Every team has injuries at this time of year, and the Hawks will get no sympathy from their current opponent. The Cavs lost All-Star forward Kevin Love in the first round, while Kyrie Irving has hardly played in this series because of knee troubles. But LeBron is the ultimate equalizer, able to turn even a battered roster into a contender. That's what superstars do.
The Hawks, built as they are without a transcendent individual scorer, have less room for error. Their greatness depends on having all five starters in sync, and a vibrant bench behind them. They are the proverbial sweater with the loose thread—pull it, and the entire sleeve begins to unravel.
"It's a team sport," Teague said. "Basketball is played with five guys on the court. We feel like we have really good players at all five positions."
In truth, the Hawks' slide began late in the regular season, after they clinched the East's top record and went into cruise control. Their passing stats and their offensive efficiency have both declined in the postseason.
Despite everything, the Hawks nearly pulled out a season-saving victory here in Game 3, taking the Cavaliers into overtime with a more spirited effort than they put forth in the first two games. And they might have won Sunday had Horford not been ejected on a controversial flagrant foul call in the first half.
Would a fully healthy Hawks team have beaten a fully healthy Cavaliers team? We'll never know. But the Hawks are unbowed.
"There's no doubt, the way that we've built the team, with a lot of really good players, a lot of high-character guys, we feel like we can compete and play with anybody in the league," coach Mike Budenholzer said, adding, "This is the way we're built, we believe in it, we think we can win at a high level and we'll continue to do that."
As such, you can expect the Hawks to do everything possible to keep this group together this summer. That means re-signing Carroll and Millsap, who will both be coveted free agents. Carroll, a bargain at $2.4 million this season, could command $9-12 million a year on the open market, according to rival executives. Millsap, who made $9.5 million this season, might command $16 million or more.
Depending on how it all unfolds, the Hawks could have the flexibility to add a $10 million player before using Bird rights to re-sign Carroll and Millsap, although market pressures could disrupt that.
Atlanta also has the 15th pick in the June draft, via Brooklyn, thanks to the Joe Johnson trade.

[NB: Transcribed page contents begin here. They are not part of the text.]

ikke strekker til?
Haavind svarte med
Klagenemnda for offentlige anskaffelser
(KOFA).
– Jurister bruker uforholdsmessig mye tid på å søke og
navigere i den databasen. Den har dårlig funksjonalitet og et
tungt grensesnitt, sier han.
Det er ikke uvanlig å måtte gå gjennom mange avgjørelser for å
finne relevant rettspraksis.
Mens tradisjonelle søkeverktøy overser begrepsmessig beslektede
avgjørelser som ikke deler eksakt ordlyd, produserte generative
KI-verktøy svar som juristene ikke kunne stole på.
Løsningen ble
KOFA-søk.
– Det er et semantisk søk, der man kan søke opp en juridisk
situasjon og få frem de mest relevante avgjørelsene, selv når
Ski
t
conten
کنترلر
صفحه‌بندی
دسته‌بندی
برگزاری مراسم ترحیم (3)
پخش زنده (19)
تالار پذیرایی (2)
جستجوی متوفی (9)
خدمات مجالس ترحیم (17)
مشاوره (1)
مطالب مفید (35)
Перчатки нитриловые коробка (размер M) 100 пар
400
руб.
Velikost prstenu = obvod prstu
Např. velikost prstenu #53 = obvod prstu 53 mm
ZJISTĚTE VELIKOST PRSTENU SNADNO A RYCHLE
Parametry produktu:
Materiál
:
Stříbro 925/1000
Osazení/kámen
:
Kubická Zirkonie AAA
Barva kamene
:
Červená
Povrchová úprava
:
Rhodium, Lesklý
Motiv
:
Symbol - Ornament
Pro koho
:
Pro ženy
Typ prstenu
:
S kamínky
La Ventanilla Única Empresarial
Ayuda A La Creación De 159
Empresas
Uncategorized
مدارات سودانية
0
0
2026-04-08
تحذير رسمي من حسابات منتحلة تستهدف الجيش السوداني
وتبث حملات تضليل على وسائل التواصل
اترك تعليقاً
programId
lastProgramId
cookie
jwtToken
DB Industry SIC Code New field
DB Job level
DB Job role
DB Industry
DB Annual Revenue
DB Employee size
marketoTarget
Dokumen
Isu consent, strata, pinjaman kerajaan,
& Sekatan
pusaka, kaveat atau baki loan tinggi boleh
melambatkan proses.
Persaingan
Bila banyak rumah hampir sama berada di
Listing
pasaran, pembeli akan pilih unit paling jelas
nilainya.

Hawks officials remain committed to this non-superstar model, what they call the "middle build," and in this core group, most of whom are still in their mid-prime. As much as the Hawks, like any team, would love to snare a Kevin Durant type, they will not be, as one team official put it, "chasing ghosts" in the name of making a splash.
They are committed to this model, and they should be. Transcendent players are in short supply, and rarely available. The draft lottery is a crapshoot. Waiting around with cap room for Durant to come is not a sustainable model.

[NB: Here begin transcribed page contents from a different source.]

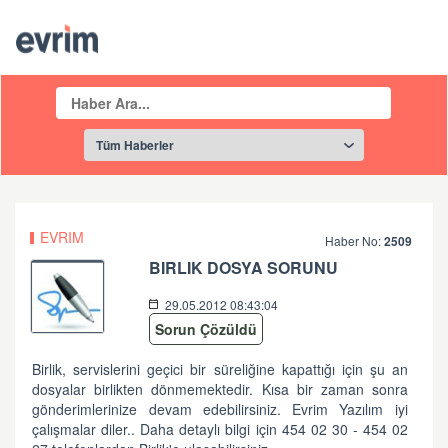
EVRIM
Haber No:
2509
BIRLIK DOSYA SORUNU
29.05.2012 08:43:04
Sorun Çözüldü
Birlik, servislerini geçici bir süreliğine kapattığı için şu an
dosyalar birlikten dönmemektedir. Kısa bir zaman sonra
gönderimlerinize devam edebilirsiniz. Evrim Yazılım iyi
çalışmalar diler.. Daha detaylı bilgi için 454 02 30 - 454 02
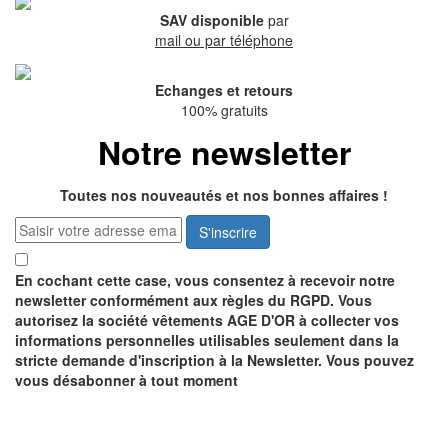
SAV disponible
par
mail ou par téléphone
Echanges et retours
100% gratuits
Notre newsletter
Toutes nos nouveautés et nos bonnes affaires !
S'inscrire
En cochant cette case, vous consentez à recevoir notre
newsletter conformément aux règles du RGPD. Vous
autorisez la société vêtements AGE D'OR à collecter vos
informations personnelles utilisables seulement dans la
stricte demande d'inscription à la Newsletter. Vous pouvez
vous désabonner à tout moment
Recevez notre catalogue
GRATUITEMENT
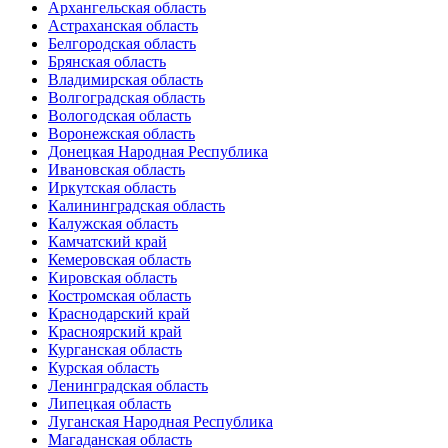
Архангельская область
Астраханская область
Белгородская область
Брянская область
Владимирская область
Волгоградская область
Вологодская область
Воронежская область
Донецкая Народная Республика
Ивановская область
Иркутская область
Калининградская область
Калужская область
Камчатский край
Кемеровская область
Кировская область
Костромская область
Краснодарский край
Красноярский край
Курганская область
Курская область
Ленинградская область
Липецкая область
Луганская Народная Республика
Магаданская область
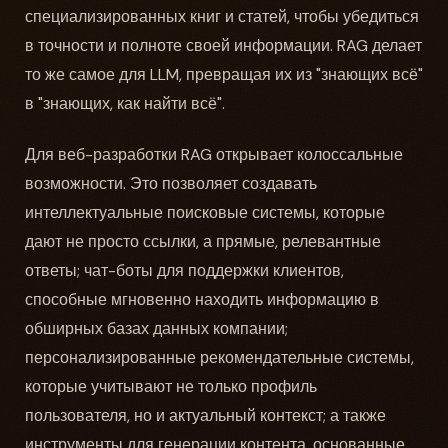
специализированных книг и статей, чтобы убедиться
в точности и полноте своей информации. RAG делает
то же самое для LLM, превращая их из "знающих всё"
в "знающих, как найти всё".
Для веб-разработки RAG открывает колоссальные
возможности. Это позволяет создавать
интеллектуальные поисковые системы, которые
дают не просто ссылки, а прямые, релевантные
ответы; чат-боты для поддержки клиентов,
способные мгновенно находить информацию в
обширных базах данных компании;
персонализированные рекомендательные системы,
которые учитывают не только профиль
пользователя, но и актуальный контекст; а также
инструменты для генерации контента, основанные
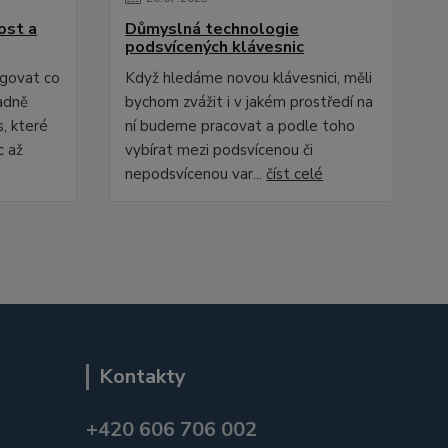
nost a
Důmyslná technologie
podsvícených klávesnic
ngovat co
Když hledáme novou klávesnici, měli
ladně
bychom zvážit i v jakém prostředí na
, které
ní budeme pracovat a podle toho
c až
vybírat mezi podsvícenou či
nepodsvícenou var...
číst celé
Kontakty
+420 606 706 002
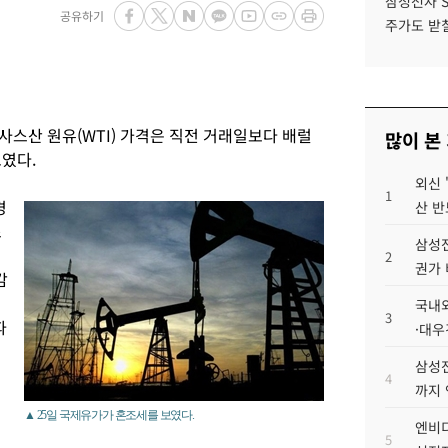
삼성전자 
공유하기
주가도 받칠
스산 원유(WTI) 가격은 직전 거래일보다 배럴
많이 본
보였다.
외신 
1
경
산 반
스
삼성전
2
권가 
감
국내외
3
파
·대우
삼성전
4
까지
▲ 25일 국제유가가 혼조세를 보였다.
엔비디
5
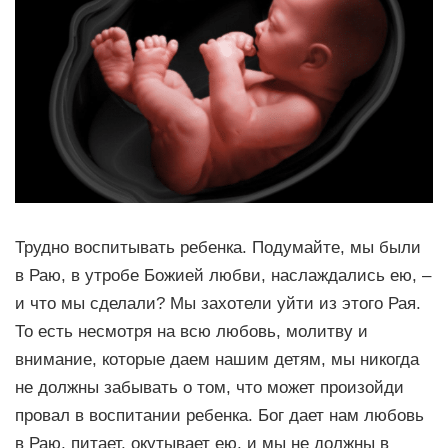
Трудно воспитывать ребенка. Подумайте, мы были
в Раю, в утробе Божией любви, наслаждались ею, –
и что мы сделали? Мы захотели уйти из этого Рая.
То есть несмотря на всю любовь, молитву и
внимание, которые даем нашим детям, мы никогда
не должны забывать о том, что может произойди
провал в воспитании ребенка. Бог дает нам любовь
в Раю, питает, окутывает ею, и мы не должны в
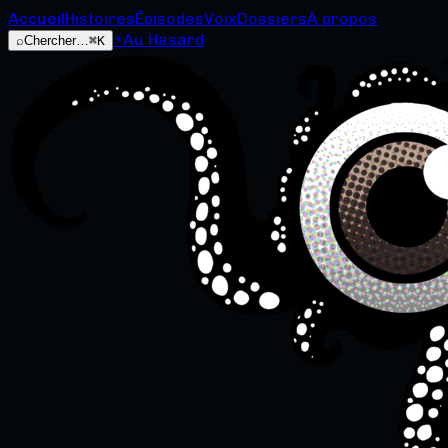
Accueil
Histoires
Épisodes
Voix
Dossiers
À propos
⚡
Au Hasard
⌕
Chercher…
⌘K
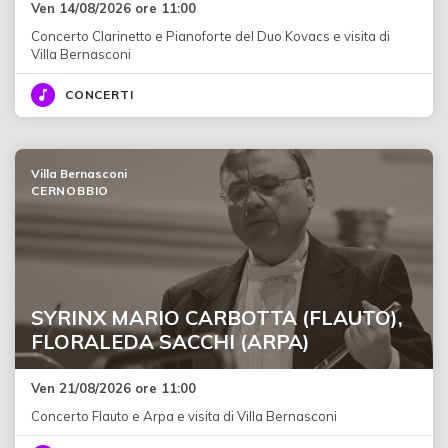
Ven 14/08/2026 ore 11:00
Concerto Clarinetto e Pianoforte del Duo Kovacs e visita di
Villa Bernasconi
CONCERTI
Villa Bernasconi
CERNOBBIO
SYRINX MARIO CARBOTTA (FLAUTO),
FLORALEDA SACCHI (ARPA)
Ven 21/08/2026 ore 11:00
Concerto Flauto e Arpa e visita di Villa Bernasconi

"Unless you have a top-five player, you have to go the Atlanta way, and pray that you stay healthy," said a rival executive. "Unless you have LeBron, [Steph] Curry or [James] Harden, go the 50-, 55-win approach, and hope you catch lightning in a bottle with health."
By late Tuesday night, or later this week, the Hawks' season will likely be over. But the dream is alive. The template is there. The Hawks are the inspiration for every star-less team and every small-market franchise. The campaign of hope and change isn't over. It just needs a little fine-tuning before the next election cycle.